Горстка черешен. Сборник рассказов - страница 4



Оставшиеся небольшие деньги быстро разошлись на покупку молока для детей.

Как они ни торопились, немцы на машинах оказались проворней. Догнали и обогнали.

Теперь приходилось пробираться по оккупированной фашистами территории. Непривычная, режущая слух чужая речь, рокот мотоциклов, скрежет бронемашин, гул самолётов. Люди опасливо прятались по домам. Некоторые вредили оккупантам, другие с ними сотрудничали.

На площади одной из украинских деревень увидели человека, зарытого в землю по горло. Табличка рядом запрещала под страхом смерти подходить к партизану или подносить ему воду.

Голодные дети жалобно просили кушать. Слава богу, хоть воды из криницы было вдоволь. Никто не впускал в дом, редко кто делился едой. Одни боялись, другие жадничали. Тогда мать Тамары, жалевшая дочку и внуков, превозмогая стыд, стала просить милостыню Христа ради.

– Мне легче, когда в глаза плюют, чем видеть, как вы умираете с голоду, – сказала она дочери.

Однажды, когда они ночевали на сеновале, их разбудил яркий свет фонарика. Тамара испуганно вскочила. На неё навалился здоровенный потный немец.

– Только не надо при детях, – взмолилась она. – При детях не надо! – она показывала рукой на мальчиков. – Степан, Стёпа! Помоги!

Немец потащил её в сторону. Мать кинулась ему в ноги…

Весь следующий день Тамара плакала, сокрушаясь, что Степан не простит. Мать успокаивала как могла. Мальчишки ничего не понимали, но ни о чём не спрашивали, подавленные рыданиями матери и распухшим, окровавленным лицом бабушки.

Казалось бы, теперь из сострадания ей должны были подавать больше, но нет, люди становились всё скупее. Однако самое страшное ожидало впереди.

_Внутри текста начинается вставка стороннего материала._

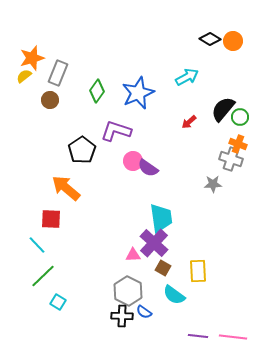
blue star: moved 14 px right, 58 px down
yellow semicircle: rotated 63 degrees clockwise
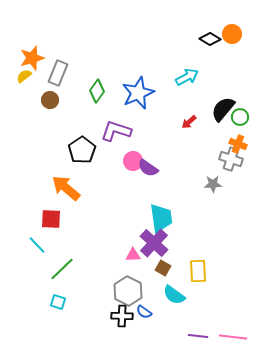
orange circle: moved 1 px left, 7 px up
green line: moved 19 px right, 7 px up
cyan square: rotated 14 degrees counterclockwise
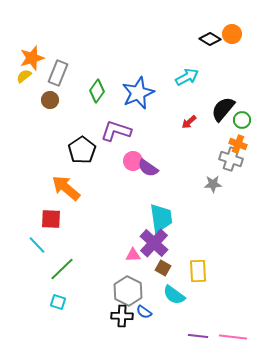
green circle: moved 2 px right, 3 px down
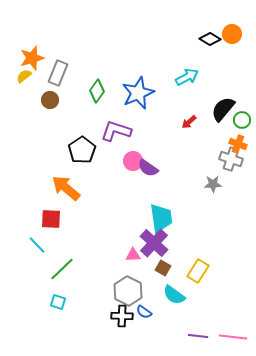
yellow rectangle: rotated 35 degrees clockwise
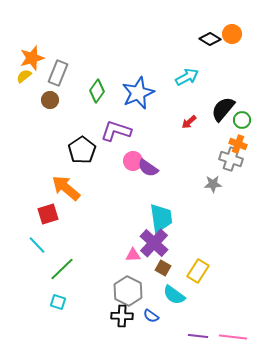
red square: moved 3 px left, 5 px up; rotated 20 degrees counterclockwise
blue semicircle: moved 7 px right, 4 px down
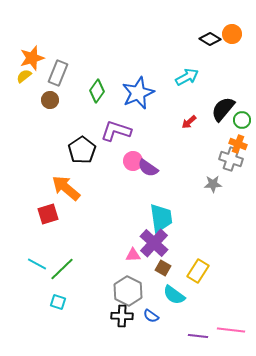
cyan line: moved 19 px down; rotated 18 degrees counterclockwise
pink line: moved 2 px left, 7 px up
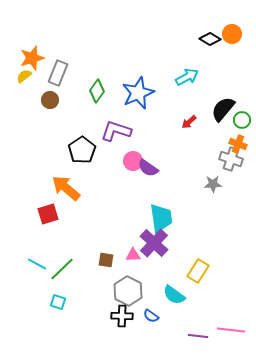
brown square: moved 57 px left, 8 px up; rotated 21 degrees counterclockwise
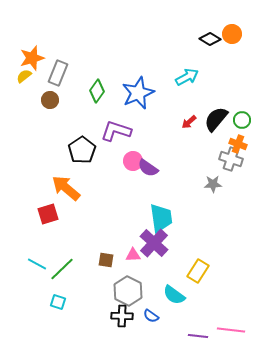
black semicircle: moved 7 px left, 10 px down
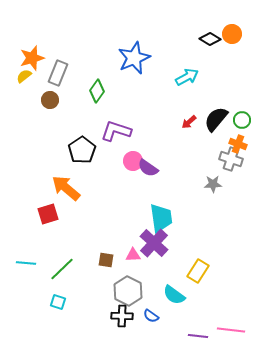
blue star: moved 4 px left, 35 px up
cyan line: moved 11 px left, 1 px up; rotated 24 degrees counterclockwise
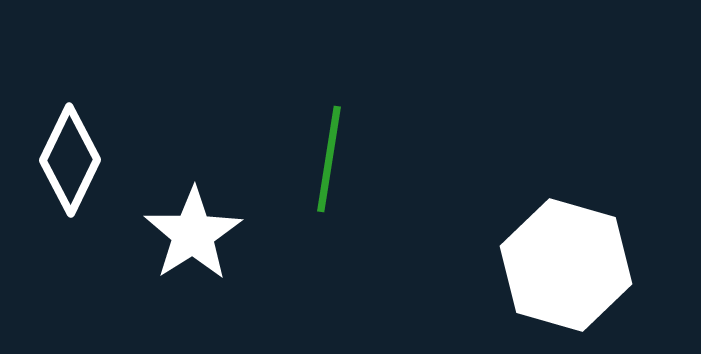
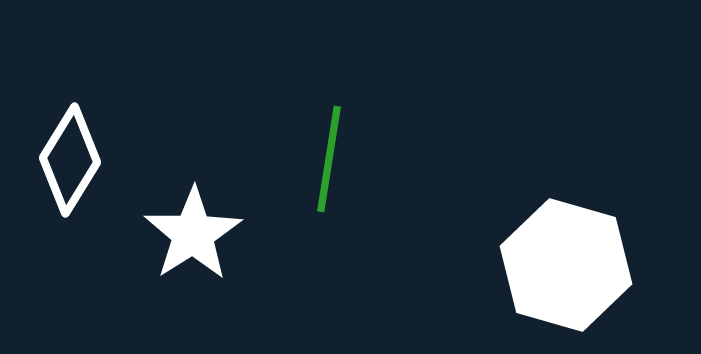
white diamond: rotated 6 degrees clockwise
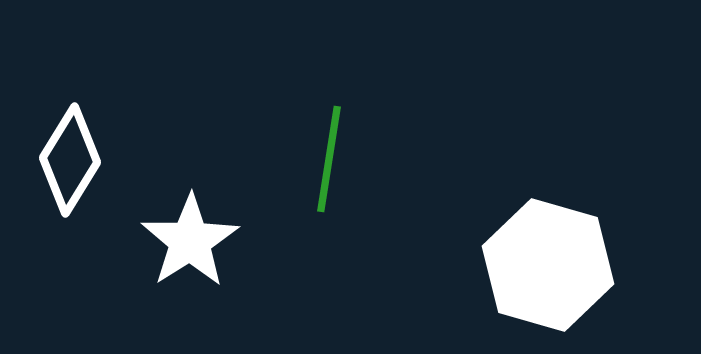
white star: moved 3 px left, 7 px down
white hexagon: moved 18 px left
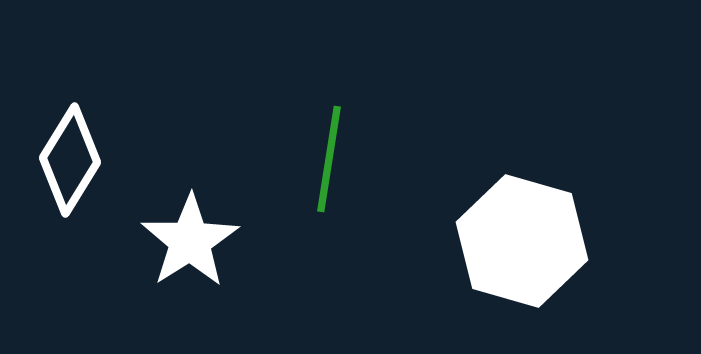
white hexagon: moved 26 px left, 24 px up
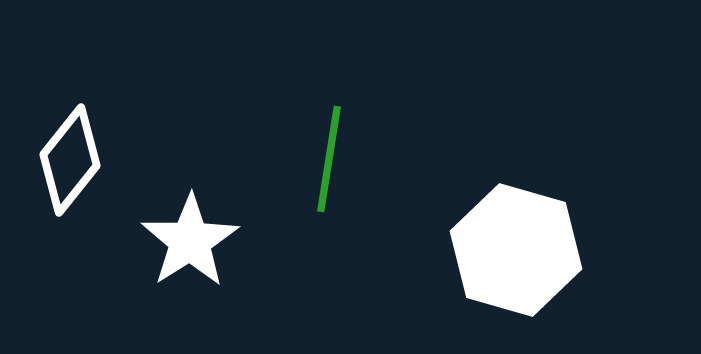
white diamond: rotated 7 degrees clockwise
white hexagon: moved 6 px left, 9 px down
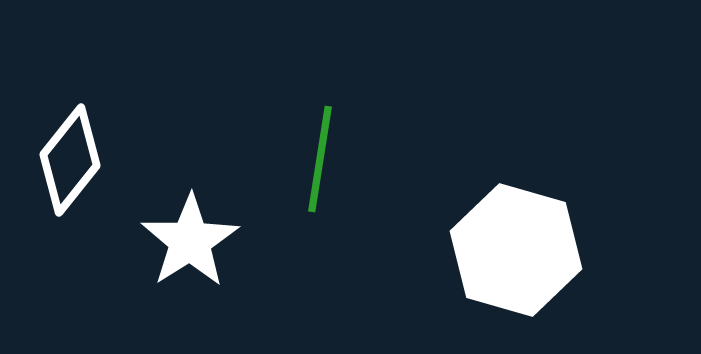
green line: moved 9 px left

Это была пора созревания черешни. Жёлтые, розовые, алые, бордовые ягоды сверкали и благоухали на солнце, тяжёлыми кистями оттягивали ветви к земле. Казалось, деревца вокруг украинских хаток украсили к какому-то дивному празднику. Ветки соблазнительно свисали над заборами. Старший мальчишка, отстав от матери и бабушки, сорвал горсть черешен. Они были настолько спелые, что лопались, растекаясь по ладони сладким густым соком. Передав младшему братишке, он сорвал ещё одну для себя.

Младший уже ел, сплёвывая косточки и захлёбываясь от удовольствия, как вдруг над забором выглянула седая усатая голова:

– Я вам сейчас!

Не успели женщины, обернувшиеся на крик, подскочить к детям, как старик, выскочивший из калитки, схватил ближнего за ухо и, больно сдавив, пригрозил отвести к старосте.

Напрасно мать и бабушка уговаривали отпустить и простить ребёнка.

– Я вам отработаю. Скажите, что сделать: вымыть, постирать, прополоть, полить. Всё сделаю, пощадите хлопчика! Не ведите к старосте!

Старик был непреклонен.

– Нехай не воруе! – твердил он и крепко сжимал ухо до боли, до слёз.

– Да вы за ухо не тащите, он же оглохнуть может, – взмолилась бабушка. – За руку можно вести. Он никуда не убежит. Не бойся, – шептала она дочери. – Ничего староста не сделает. Если убивать, пусть меня, я уже свой век отжила.

Никогда Тамара не испытывала ещё такого страха. И сына жалко, а мать разве нет? Что-то будет. И Степана нет рядом. И никого, кто бы заступился. Только чужие кругом. Господи!

Когда переступали порог комнаты, где сидел староста, у Тамары от страха отнялись ноги, а уши словно заложило ватой.

– Шо прийшов? – спросил староста. – От партизанов житья нема, а вин детину привив! Дай ему пид зад, тай отпусти! Черешня! Хай вона сгние твоя черешня!